▸ Records supplied:
[Start of Attachment]

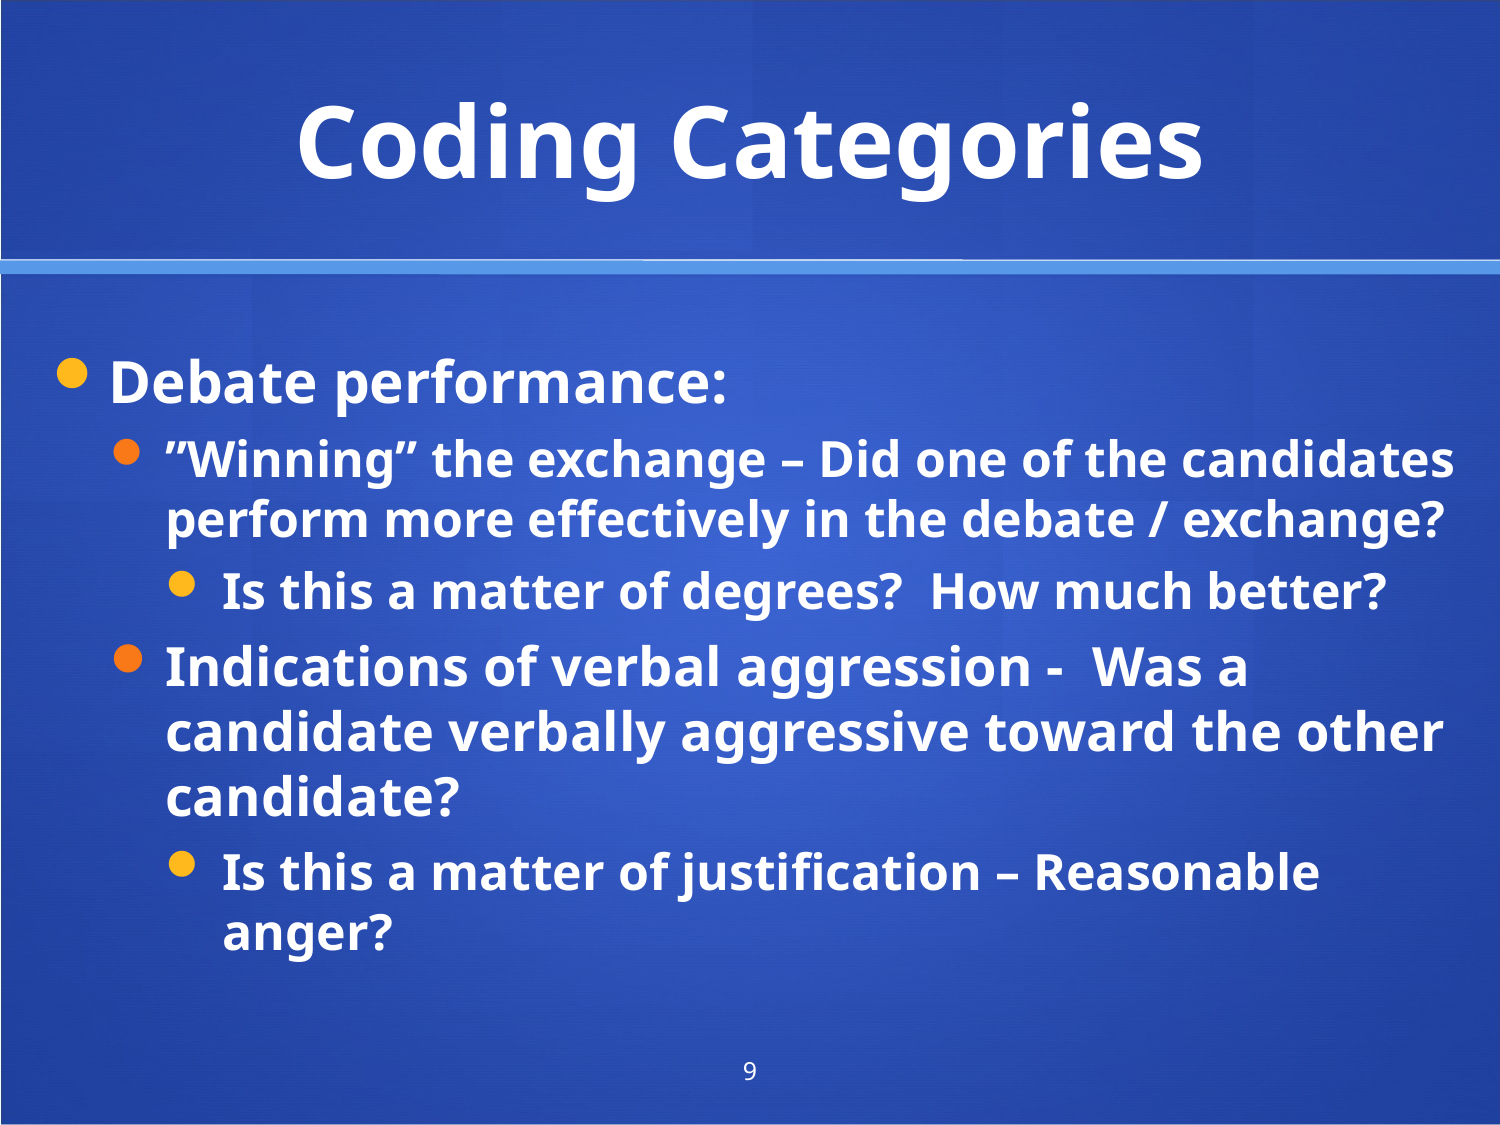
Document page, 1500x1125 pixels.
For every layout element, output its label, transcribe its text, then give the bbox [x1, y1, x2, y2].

title Coding Categories [75, 45, 1425, 233]
list Debate performance: ”Winning” the exchange – Did one of the candidates perform more effectively in the debate / exchange? Is this a matter of degrees? How much better? Indications of verbal aggression - Was a candidate verbally aggressive toward the other candidate? Is this a matter of justification – Reasonable anger? [37, 337, 1475, 988]
slide_number 9 [699, 1042, 800, 1103]
picture [0, 275, 1500, 1125]
picture [0, 0, 1500, 259]
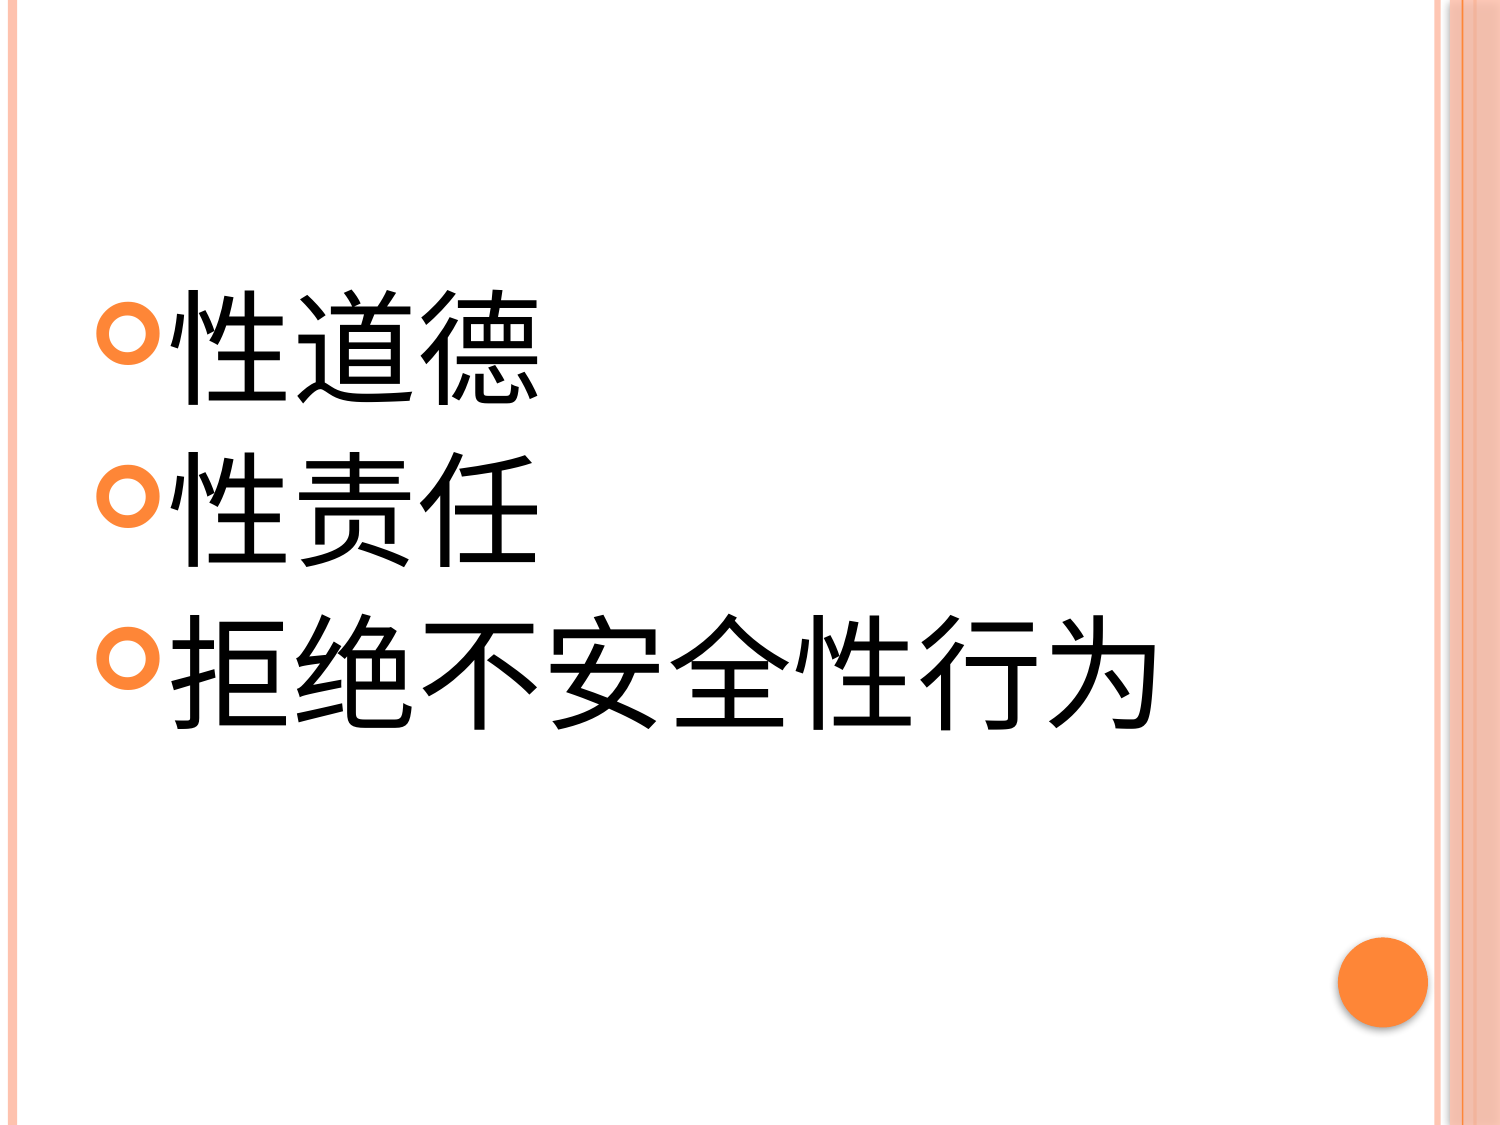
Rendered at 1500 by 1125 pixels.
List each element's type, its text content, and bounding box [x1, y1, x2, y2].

list 性道德 性责任 拒绝不安全性行为 [75, 262, 1300, 1062]
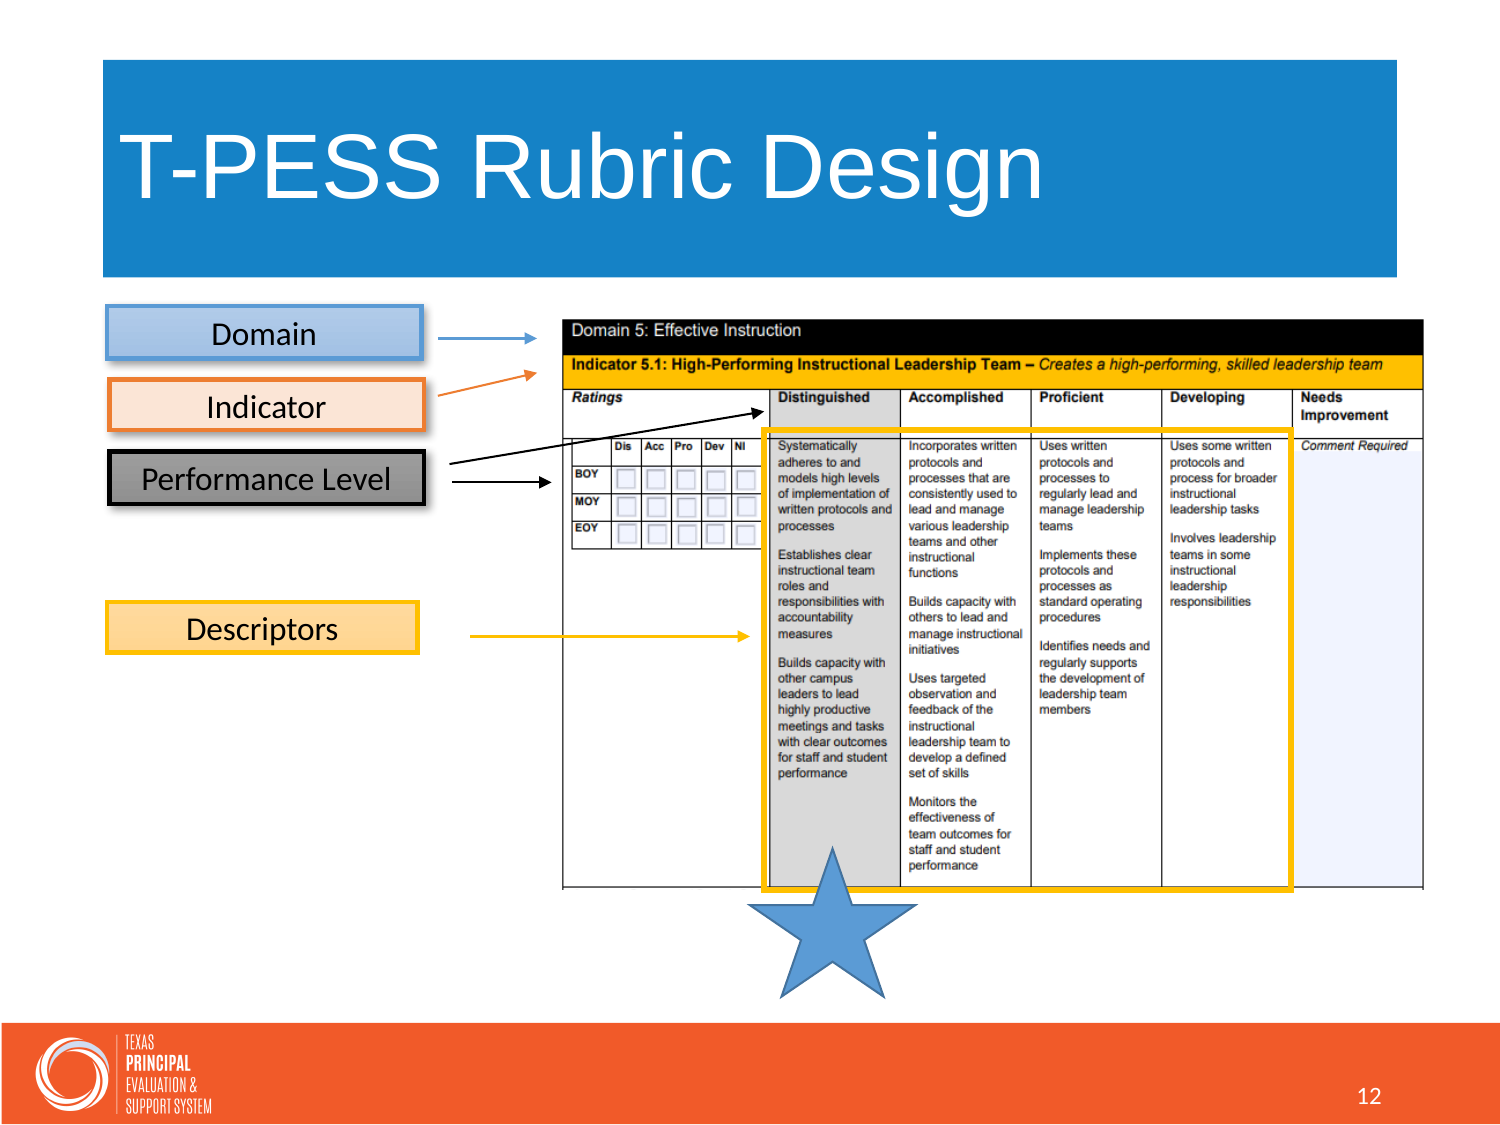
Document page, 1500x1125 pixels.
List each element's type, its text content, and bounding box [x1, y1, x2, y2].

title T-PESS Rubric Design [103, 59, 1397, 278]
slide_number 12 [1059, 1065, 1397, 1125]
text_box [107, 602, 750, 653]
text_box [109, 372, 538, 411]
picture [551, 304, 1440, 890]
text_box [109, 411, 765, 504]
text_box [746, 890, 919, 1000]
picture [27, 1026, 223, 1121]
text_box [107, 305, 538, 359]
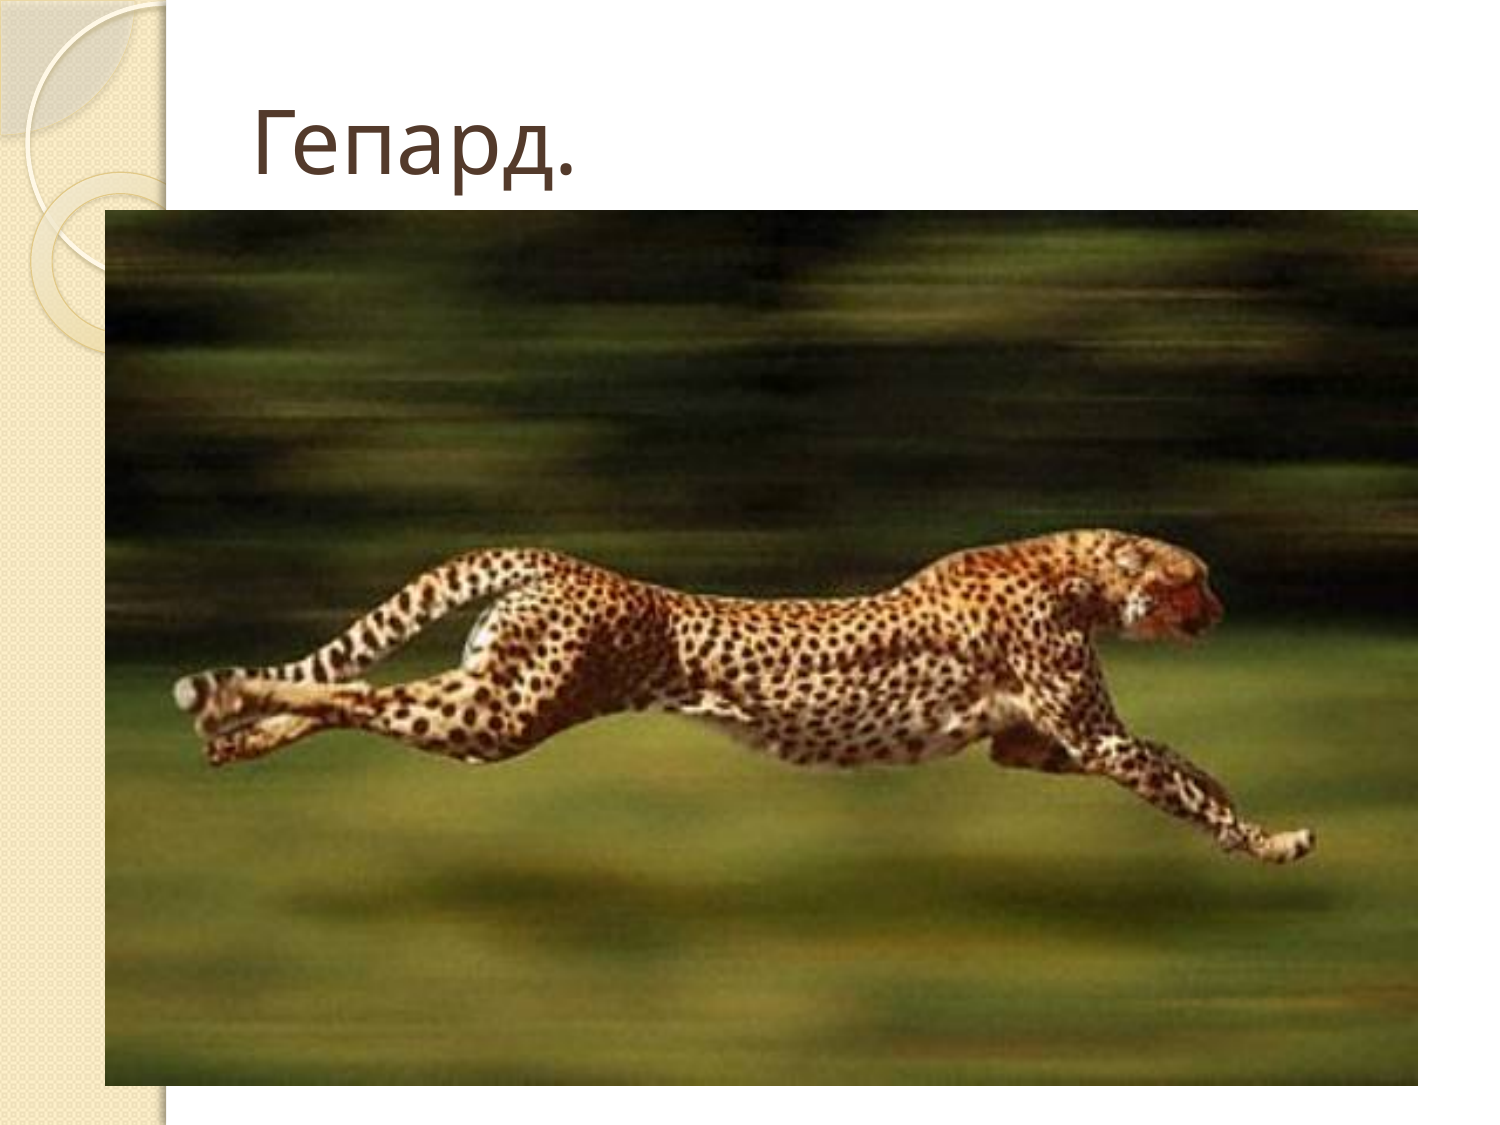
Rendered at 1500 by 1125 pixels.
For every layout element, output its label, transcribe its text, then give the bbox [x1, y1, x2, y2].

[End of Attachment]

Find the line with "text_box [109, 411, 765, 504]" in the listing and extract it and all lines after it through the end, exactly, without the pictures.

▸ Solution:
text_box [109, 411, 765, 504]
text_box [746, 890, 919, 1000]
picture [27, 1026, 223, 1121]
text_box [107, 305, 538, 359]
Rendered at 1500 by 1125 pixels.
For every layout element, output its label, transcribe its text, then give the bbox [x1, y1, x2, y2].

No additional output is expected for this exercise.